A new poll finds Democratic Sen. Barack Obama is gaining ground in some key battleground states in his battle with GOP Sen. John McCain for the White House:
The latest FOX News/Rasmussen Reports state polls show that Barack Obama has increased his lead over John McCain in Pennsylvania and Virginia. The candidates are within a single point of each other in Colorado, Florida and Ohio.
Barack Obama has gained ground in five new state polls — Colorado, Florida, Ohio, Pennsylvania, and Virginia — compared to previous Fox News/Rasmussen Reports polls.
In Pennsylvania, Obama now leads by eight percentage points, 50% to 42%.
In Virginia, it’s Obama 50% and John McCain 47%.
The candidates are within a single point of each other in Colorado (Obama 49%, McCain 48%), Florida (Obama 47%, McCain 47%), and Ohio (McCain 48% Obama 47%).
National polls and other state polling conducted by Rasmussen Reports indicate Obama gained ground before last Friday night’s debate, probably as a result of the economic turmoil that has dominated the news. Since the debate, the Rasmussen Reports daily Presidential Tracking Poll shows little change in the national numbers.
Regardless of the timing and the cause, however, the overriding trend from the past week is a shift in the battleground states that favors Obama.
McCain faces a variety of problems: the worsening economic crisis, the failure of the bailout which he touted as his having helped pass (before it passed), his own campaign stumbles and missteps — and the continuing nosedive popularity ratings of President George Bush…who has now set yet another southward record for himself.
Twenty-seven percent of Americans approve of the job George Bush is doing as president, the lowest rating of his tenure, a Gallup poll indicates.
Bush’s approval rating is down 4 percentage points from the 31 percent he had in a Gallup Poll taken before the financial crisis buffeting Wall Street intensified, pollsters said.
The latest poll, released Tuesday, was conducted before the House voted against a $700 billion plan to bail out U.S. financial markets
The timing of the decline indicates the credit crisis and government’s response to it are responsible for the low showing, the Princeton, N.J., polling agency said. Results indicate only 28 percent of respondents approved and 68 percent disapproved of Bush’s response to the financial crisis.
Among Republicans, Bush’s job rating fell to 64.
The next possible “game changer”: Thursday’s debate between Vice Presidential candidates Democratic Sen. Joe Biden and Republican Gov. Sarah Palin.

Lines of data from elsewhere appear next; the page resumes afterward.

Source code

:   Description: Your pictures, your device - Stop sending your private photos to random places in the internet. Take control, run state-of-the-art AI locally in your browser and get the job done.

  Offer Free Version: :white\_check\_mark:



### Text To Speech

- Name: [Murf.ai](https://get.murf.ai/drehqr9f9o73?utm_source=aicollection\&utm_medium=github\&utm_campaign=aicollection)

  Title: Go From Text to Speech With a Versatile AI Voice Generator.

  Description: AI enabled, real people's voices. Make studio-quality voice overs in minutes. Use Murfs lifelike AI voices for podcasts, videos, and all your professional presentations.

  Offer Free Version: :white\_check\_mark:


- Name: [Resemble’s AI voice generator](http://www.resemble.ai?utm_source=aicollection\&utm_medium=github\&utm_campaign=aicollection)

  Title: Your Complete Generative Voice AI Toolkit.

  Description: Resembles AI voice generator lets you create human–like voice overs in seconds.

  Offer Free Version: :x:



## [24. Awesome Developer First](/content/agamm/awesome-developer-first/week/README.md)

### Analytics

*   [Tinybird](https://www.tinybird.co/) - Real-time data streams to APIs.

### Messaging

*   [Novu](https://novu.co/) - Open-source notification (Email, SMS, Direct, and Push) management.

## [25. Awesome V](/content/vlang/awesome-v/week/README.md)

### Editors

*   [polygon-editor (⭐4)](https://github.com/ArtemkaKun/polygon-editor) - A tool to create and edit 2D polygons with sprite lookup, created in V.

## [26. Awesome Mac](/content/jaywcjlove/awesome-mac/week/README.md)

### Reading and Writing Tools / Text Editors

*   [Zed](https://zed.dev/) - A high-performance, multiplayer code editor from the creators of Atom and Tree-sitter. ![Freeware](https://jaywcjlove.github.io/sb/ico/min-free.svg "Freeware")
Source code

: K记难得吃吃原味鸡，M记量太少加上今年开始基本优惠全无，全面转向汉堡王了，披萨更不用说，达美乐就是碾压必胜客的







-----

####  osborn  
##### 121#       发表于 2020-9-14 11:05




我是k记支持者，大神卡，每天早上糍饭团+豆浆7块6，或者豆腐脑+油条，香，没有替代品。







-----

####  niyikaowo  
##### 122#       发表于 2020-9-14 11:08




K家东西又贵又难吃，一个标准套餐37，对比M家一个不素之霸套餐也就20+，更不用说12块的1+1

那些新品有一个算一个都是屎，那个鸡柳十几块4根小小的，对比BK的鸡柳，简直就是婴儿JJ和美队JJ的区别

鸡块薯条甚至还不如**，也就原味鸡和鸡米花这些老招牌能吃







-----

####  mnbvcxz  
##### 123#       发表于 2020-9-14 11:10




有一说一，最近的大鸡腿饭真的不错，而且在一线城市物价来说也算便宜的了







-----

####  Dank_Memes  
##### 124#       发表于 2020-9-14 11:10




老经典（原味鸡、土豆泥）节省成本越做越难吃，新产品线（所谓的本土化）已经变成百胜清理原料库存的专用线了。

Usually Veep debates don’t matter but this one could: Palin started out as a plus on the ticket but her negatives have continued to rises amid news reports filling in blanks about her and her unimpressive showing in mostly-controlled interview settings. Her press has been so bad that if she shows up and gives even a respectively flat debate performance the narrative will be that she exceeded expectations. And nearly four days of debate prep (most assuredly on content, style and prepared zingers) is likely to have helped. Will she become a big positive again for McCain with all but Republican base voters?